Most early Western images were book illustrations in print form, elaborated by a professional engraver from either previous images available or some original drawing or sketch supplied by an author, and usually now lost. Seven years after visiting Giza, André Thévet (Cosmographie de Levant, 1556) described the Sphinx as "the head of a colossus, caused to be made by Isis, daughter of Inachus, then so beloved of Jupiter". He, or his artist and engraver, pictured it as a curly-haired monster with a grassy dog collar. Athanasius Kircher (who never visited Egypt) depicted the Sphinx as a Roman statue, reflecting his ability to conceptualize (Turris Babel, 1679). Johannes Helferich's (1579) Sphinx is a pinched-face, round-breasted woman with a straight haired wig; the only edge over Thevet is that the hair suggests the flaring lappets of the headdress. George Sandys stated that the Sphinx was a harlot; Balthasar de Monconys interpreted the headdress as a kind of hairnet, while François de La Boullaye-Le Gouz's Sphinx had a rounded hairdo with bulky collar.

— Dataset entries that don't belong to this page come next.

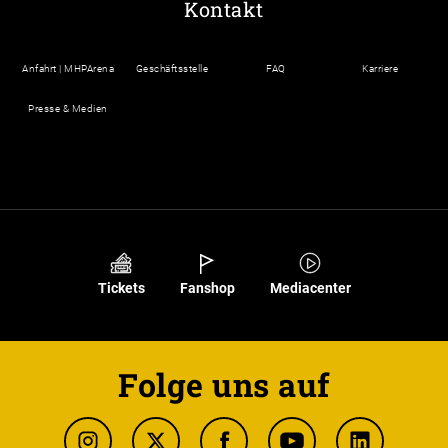
Kontakt
Anfahrt | MHPArena
Geschäftsstelle
FAQ
Karriere
Presse & Medien
Tickets
Fanshop
Mediacenter
Folge uns auf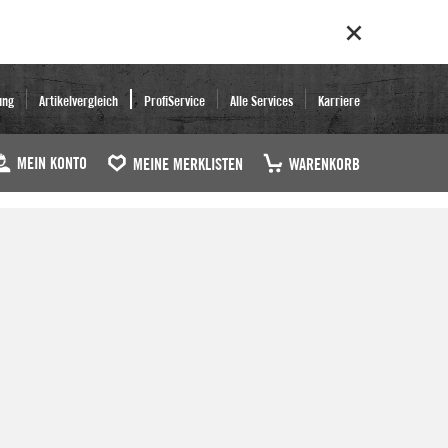
ung
Artikelvergleich
ProfiService
Alle Services
Karriere
MEIN KONTO
MEINE MERKLISTEN
WARENKORB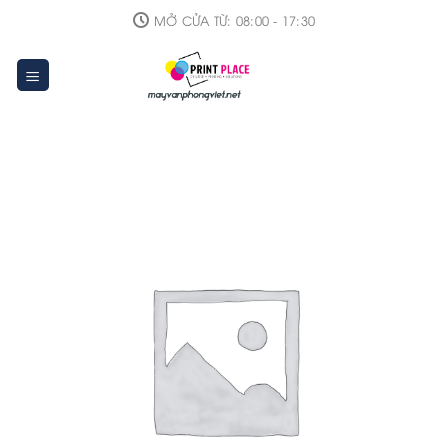
Skip
MỞ CỬA TỪ: 08:00 - 17:30
to
content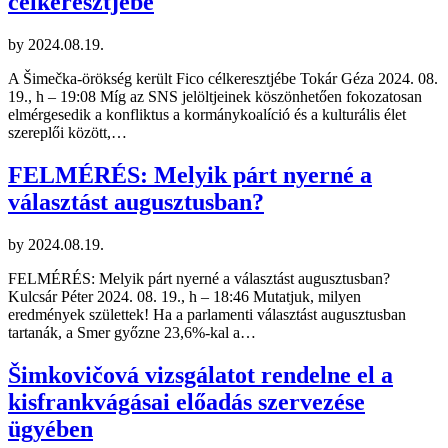
célkeresztjébe
by
2024.08.19.
A Šimečka-örökség került Fico célkeresztjébe Tokár Géza 2024. 08.
19., h – 19:08 Míg az SNS jelöltjeinek köszönhetően fokozatosan
elmérgesedik a konfliktus a kormánykoalíció és a kulturális élet
szereplői között,…
FELMÉRÉS: Melyik párt nyerné a
választást augusztusban?
by
2024.08.19.
FELMÉRÉS: Melyik párt nyerné a választást augusztusban?
Kulcsár Péter 2024. 08. 19., h – 18:46 Mutatjuk, milyen
eredmények születtek! Ha a parlamenti választást augusztusban
tartanák, a Smer győzne 23,6%-kal a…
Šimkovičová vizsgálatot rendelne el a
kisfrankvágásai előadás szervezése
ügyében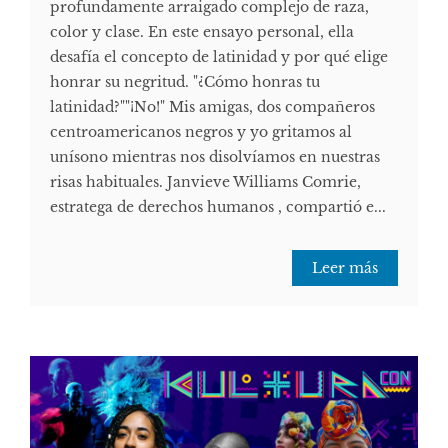
profundamente arraigado complejo de raza,
color y clase. En este ensayo personal, ella
desafía el concepto de latinidad y por qué elige
honrar su negritud. "¿Cómo honras tu
latinidad?""¡No!" Mis amigas, dos compañeros
centroamericanos negros y yo gritamos al
unísono mientras nos disolvíamos en nuestras
risas habituales. Janvieve Williams Comrie,
estratega de derechos humanos , compartió e...
Leer más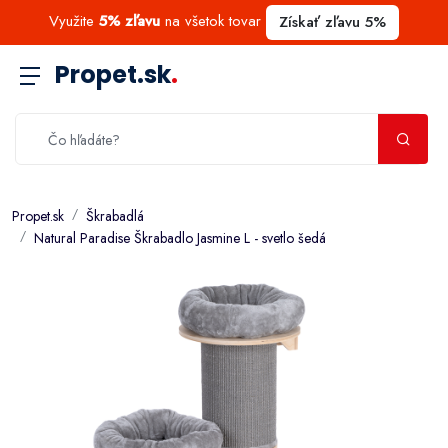
Využite
5% zľavu
na všetok tovar
Získať zľavu 5%
Propet.sk
.
Propet.sk
Škrabadlá
Natural Paradise Škrabadlo Jasmine L - svetlo šedá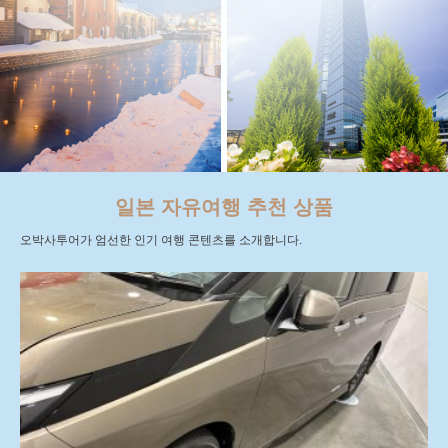
일본 자유여행 추천 상품
오박사투어가 엄선한 인기 여행 콘텐츠를 소개합니다.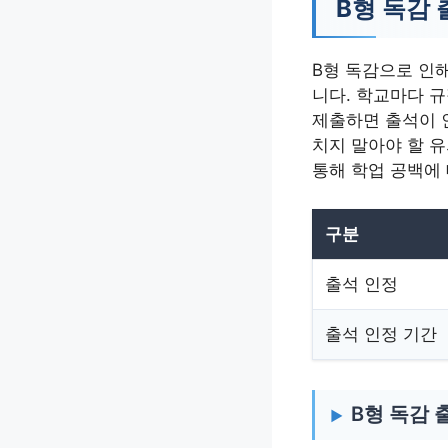
B형 독감 
B형 독감으로 인
니다. 학교마다 규
제출하면 출석이 인
치지 말아야 할 
통해 학업 공백에
구분
출석 인정
출석 인정 기간
B형 독감 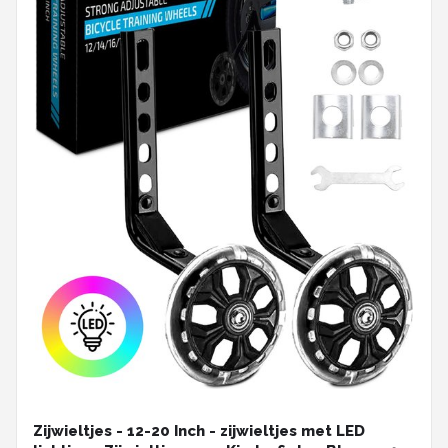
Zijwieltjes - 12-20 Inch - zijwieltjes met LED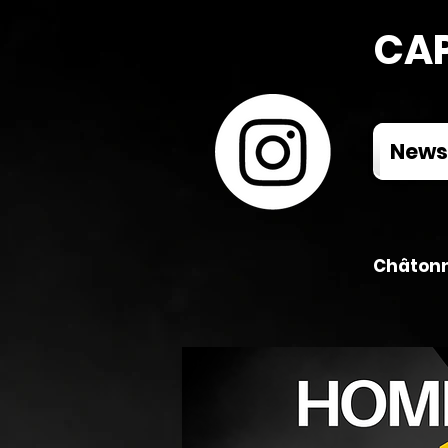
CAP
News
Châtonn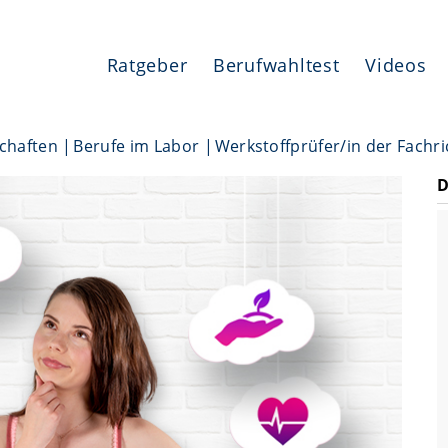
Ratgeber
Berufwahltest
Videos
chaften
Berufe im Labor
Werkstoffprüfer/in der Fachr
D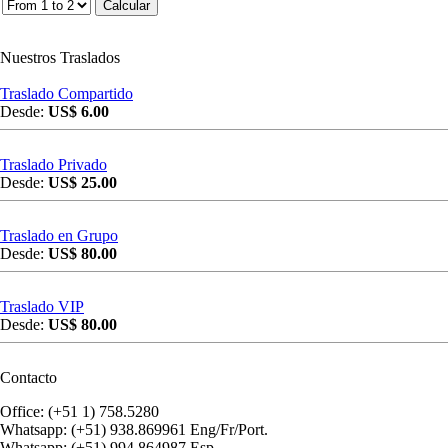
Nuestros Traslados
Traslado Compartido
Desde:
US$ 6.00
Traslado Privado
Desde:
US$ 25.00
Traslado en Grupo
Desde:
US$ 80.00
Traslado VIP
Desde:
US$ 80.00
Contacto
Office: (+51 1) 758.5280
Whatsapp: (+51) 938.869961 Eng/Fr/Port.
Whatsapp: (+51) 994.864987 Esp.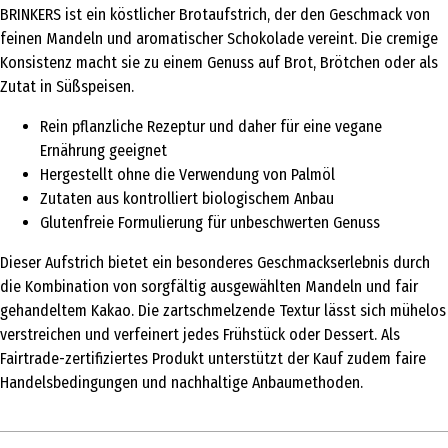
BRINKERS ist ein köstlicher Brotaufstrich, der den Geschmack von
feinen Mandeln und aromatischer Schokolade vereint. Die cremige
Konsistenz macht sie zu einem Genuss auf Brot, Brötchen oder als
Zutat in Süßspeisen.
Rein pflanzliche Rezeptur und daher für eine vegane
Ernährung geeignet
Hergestellt ohne die Verwendung von Palmöl
Zutaten aus kontrolliert biologischem Anbau
Glutenfreie Formulierung für unbeschwerten Genuss
Dieser Aufstrich bietet ein besonderes Geschmackserlebnis durch
die Kombination von sorgfältig ausgewählten Mandeln und fair
gehandeltem Kakao. Die zartschmelzende Textur lässt sich mühelos
verstreichen und verfeinert jedes Frühstück oder Dessert. Als
Fairtrade-zertifiziertes Produkt unterstützt der Kauf zudem faire
Handelsbedingungen und nachhaltige Anbaumethoden.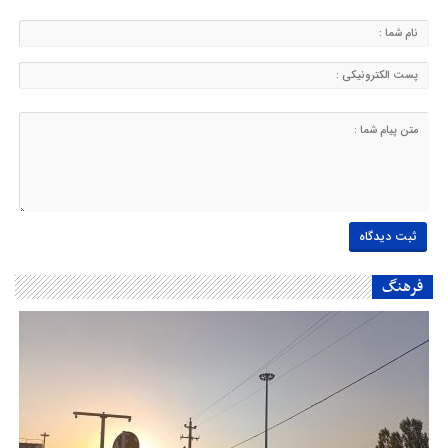
فرهنگ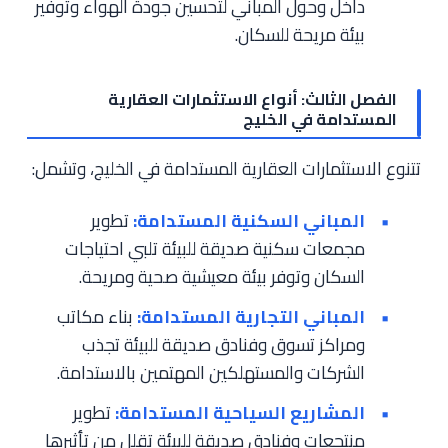
داخل وحول المباني لتحسين جودة الهواء وتوفير
بيئة مريحة للسكان.
الفصل الثالث: أنواع الاستثمارات العقارية
المستدامة في الخليج
تتنوع الاستثمارات العقارية المستدامة في الخليج، وتشمل:
المباني السكنية المستدامة:
تطوير
مجمعات سكنية صديقة للبيئة تلبي احتياجات
السكان وتوفر بيئة معيشية صحية ومريحة.
المباني التجارية المستدامة:
بناء مكاتب
ومراكز تسوق وفنادق صديقة للبيئة تجذب
الشركات والمستهلكين المهتمين بالاستدامة.
المشاريع السياحية المستدامة:
تطوير
منتجعات وفنادق صديقة للبيئة تقلل من تأثيرها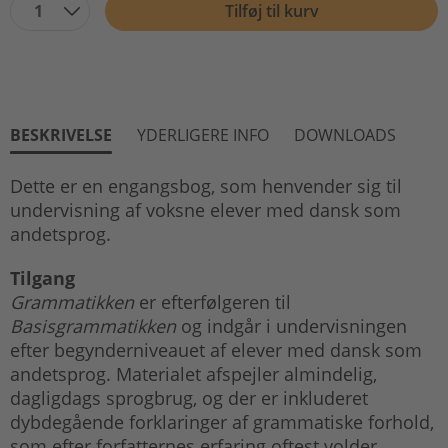
1
Tilføj til kurv
BESKRIVELSE
YDERLIGERE INFO
DOWNLOADS
Dette er en engangsbog, som henvender sig til
undervisning af voksne elever med dansk som
andetsprog.
Tilgang
Grammatikken
er efterfølgeren til
Basisgrammatikken
og indgår i undervisningen
efter begynderniveauet af elever med dansk som
andetsprog. Materialet afspejler almindelig,
dagligdags sprogbrug, og der er inkluderet
dybdegående forklaringer af grammatiske forhold,
som efter forfatternes erfaring oftest volder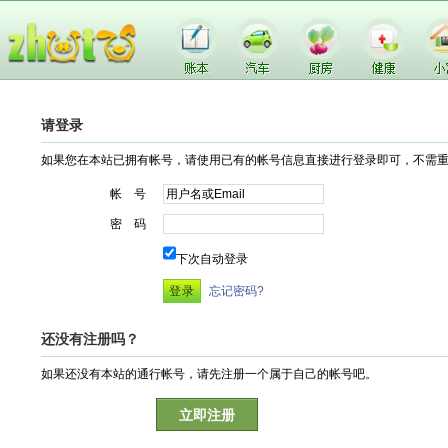
请登录
如果您在本站已拥有帐号，请使用已有的帐号信息直接进行登录即可，不需
帐 号
密 码
下次自动登录
忘记密码?
还没有注册吗？
如果还没有本站的通行帐号，请先注册一个属于自己的帐号吧。
立即注册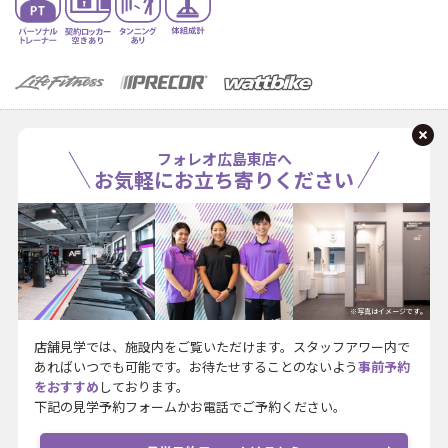
フォレオ広島東店へ
お気軽にお立ち寄りください
※写真はイメージです。
店舗見学では、施設内をご覧いただけます。スタッフアワー内で
あればいつでも可能です。お待たせすることのないよう
事前予約
をおすすめ
しております。
下記の見学予約フォームかお電話でご予約ください。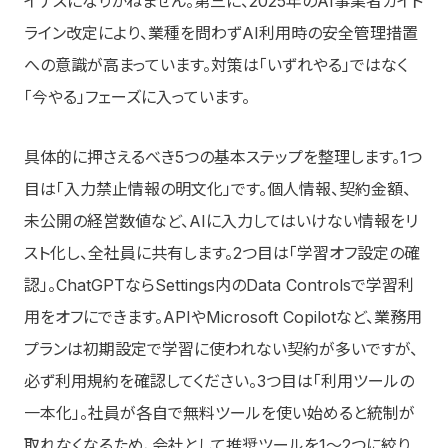
イナスになりかねません。第三に、2025年のAI事業者ガイド
ライン改定により、業種を問わずAI利用時の安全管理措置
への意識が高まっています。対策は「いずれやる」ではなく
「今やる」フェーズに入っています。
具体的に押さえるべき5つの基本ステップを整理します。1つ
目は「入力禁止情報の明文化」です。個人情報、契約金額、
未公開の経営数値など、AIに入力してはいけない情報をリ
スト化し、全社員に共有します。2つ目は「学習オフ設定の確
認」。ChatGPTならSettings内のData Controlsで学習利
用をオフにできます。APIやMicrosoft Copilotなど、業務用
プランは初期設定で学習に使われない契約が多いですが、
必ず利用規約を確認してください。3つ目は「利用ツールの
一本化」。社員が各自で無料ツールを使い始めると統制が
取れなくなるため、会社として推奨ツールを1〜2つに絞り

Richard Pococke's Sphinx was an adoption of Cornelis de Bruijn's drawing of 1698, featuring only minor changes, but is closer to the actual appearance of the Sphinx than anything previous. The print versions of Norden's careful drawings for his Voyage d'Egypte et de Nubie, 1755 are the first to clearly show that the nose was missing. However, from the time of the Napoleonic invasion of Egypt onwards, a number of accurate images were widely available in Europe, and copied by others.

The Disney film Aladdin attributes the Sphinx's broken nose to a stonemason who accidentally chipped it off after being distracted by Aladdin and Jasmine flying past on their magic carpet during the song "A Whole New World". In the cartoon book Asterix and Cleopatra, Obelix climbs up the face of the Sphinx and accidentally knocks the nose off.